Highly Available Web Application (LAMP)

apache-2.2high-availabilitylamp

I work for a small company who provides a web application for thousands of users. Earlier this year they had one server hosted one company. We recently acquired another server in a different location with the hopes of one day making this a redundant failover machine. I understand what to do with the mysql replication, I plan on using a master-master replication setup, and rsync to sync the scripts and files, however I am at a stand still about how to configure the fail-over. Ideally I would like the two machines to accept requests, like a round robin dns, however if one machine goes down I do not want requests to go that machine.
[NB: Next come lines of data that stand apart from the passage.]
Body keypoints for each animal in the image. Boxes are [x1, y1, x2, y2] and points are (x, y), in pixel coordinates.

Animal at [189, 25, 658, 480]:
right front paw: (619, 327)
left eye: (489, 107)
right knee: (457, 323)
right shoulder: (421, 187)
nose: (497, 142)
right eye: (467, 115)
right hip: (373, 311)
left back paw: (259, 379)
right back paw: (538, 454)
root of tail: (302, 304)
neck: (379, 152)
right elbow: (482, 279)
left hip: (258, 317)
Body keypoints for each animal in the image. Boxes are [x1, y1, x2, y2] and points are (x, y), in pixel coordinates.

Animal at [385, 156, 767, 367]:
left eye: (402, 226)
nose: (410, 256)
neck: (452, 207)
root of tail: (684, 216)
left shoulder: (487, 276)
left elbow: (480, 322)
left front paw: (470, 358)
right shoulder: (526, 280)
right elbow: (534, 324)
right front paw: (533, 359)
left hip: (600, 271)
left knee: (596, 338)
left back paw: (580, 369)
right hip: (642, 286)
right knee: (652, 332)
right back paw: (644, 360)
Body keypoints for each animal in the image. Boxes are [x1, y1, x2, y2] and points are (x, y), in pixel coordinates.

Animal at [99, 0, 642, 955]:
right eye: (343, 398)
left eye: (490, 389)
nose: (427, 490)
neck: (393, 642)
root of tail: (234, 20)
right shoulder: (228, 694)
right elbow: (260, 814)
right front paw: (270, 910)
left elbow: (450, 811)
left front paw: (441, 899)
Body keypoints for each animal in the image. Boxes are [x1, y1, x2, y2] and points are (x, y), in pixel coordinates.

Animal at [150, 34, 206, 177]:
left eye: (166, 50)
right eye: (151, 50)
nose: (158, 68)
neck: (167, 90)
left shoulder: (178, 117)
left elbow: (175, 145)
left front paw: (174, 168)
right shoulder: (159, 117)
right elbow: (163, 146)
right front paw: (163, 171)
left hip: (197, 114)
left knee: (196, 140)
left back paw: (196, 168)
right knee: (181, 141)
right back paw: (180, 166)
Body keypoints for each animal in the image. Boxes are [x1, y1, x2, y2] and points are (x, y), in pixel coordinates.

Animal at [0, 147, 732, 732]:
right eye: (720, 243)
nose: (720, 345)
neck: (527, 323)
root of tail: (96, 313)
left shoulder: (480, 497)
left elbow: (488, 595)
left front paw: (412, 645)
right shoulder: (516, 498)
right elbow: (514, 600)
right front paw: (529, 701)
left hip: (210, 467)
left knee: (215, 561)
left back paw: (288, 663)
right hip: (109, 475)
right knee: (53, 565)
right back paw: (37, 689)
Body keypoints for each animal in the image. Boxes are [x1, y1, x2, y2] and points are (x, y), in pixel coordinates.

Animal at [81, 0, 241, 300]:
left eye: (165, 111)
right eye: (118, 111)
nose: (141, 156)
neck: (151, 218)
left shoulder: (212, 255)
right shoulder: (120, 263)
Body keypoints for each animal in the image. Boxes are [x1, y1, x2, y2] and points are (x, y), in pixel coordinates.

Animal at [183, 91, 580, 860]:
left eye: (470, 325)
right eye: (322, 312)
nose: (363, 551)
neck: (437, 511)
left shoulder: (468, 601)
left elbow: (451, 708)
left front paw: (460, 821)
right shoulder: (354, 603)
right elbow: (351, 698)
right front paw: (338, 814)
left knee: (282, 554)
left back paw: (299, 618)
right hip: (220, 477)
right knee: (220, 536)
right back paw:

All of the solutions I am come across assumes high availability of servers in the same location, these servers are in two completely different locations with different public ip address. Any help would be great. Thanks

Best Answer

Typically, heartbeat (pacemaker) or MMM is used to manage an IP resource that would fail over dynamically. For that to work effectively, you need to share the same network segment.

If the servers are not in the same physical space, even having two disparate Internet links for monitoring is more fallible than one of the links being a several foot serial cable.

You will need to measure the risk and prioritize based on your needs. What's your top priority? Availability or data integrity? If data integrity is not a priority, you could potentially failover automatically, but you still risk partitioning. The CAP theorem explores this in greater detail.

It's generally not advised to write to both master servers at the same time, as there can be id conflicts. You can configure an offset but this is something that needs to be considered with your entire architecture in context.

Based on what I know from what you described, I'd probably lean towards data integrity. I'd setup dual master, only write to one master IP from your application. In case of failure on your primary, I would have the manual failover procedure be to repoint the Web application to the secondary db.

If you insisted on automatically failover, you could write a script that would consider more than two failure points and you could minimize the data risk with the additional logic. This architecture is substantially more complicated, however, and you would have to design some of it yourself.

There's a variety of technologies available between MySQL clustering (NDB) and Google's patches but nothing completely eliminates the CAP theorem.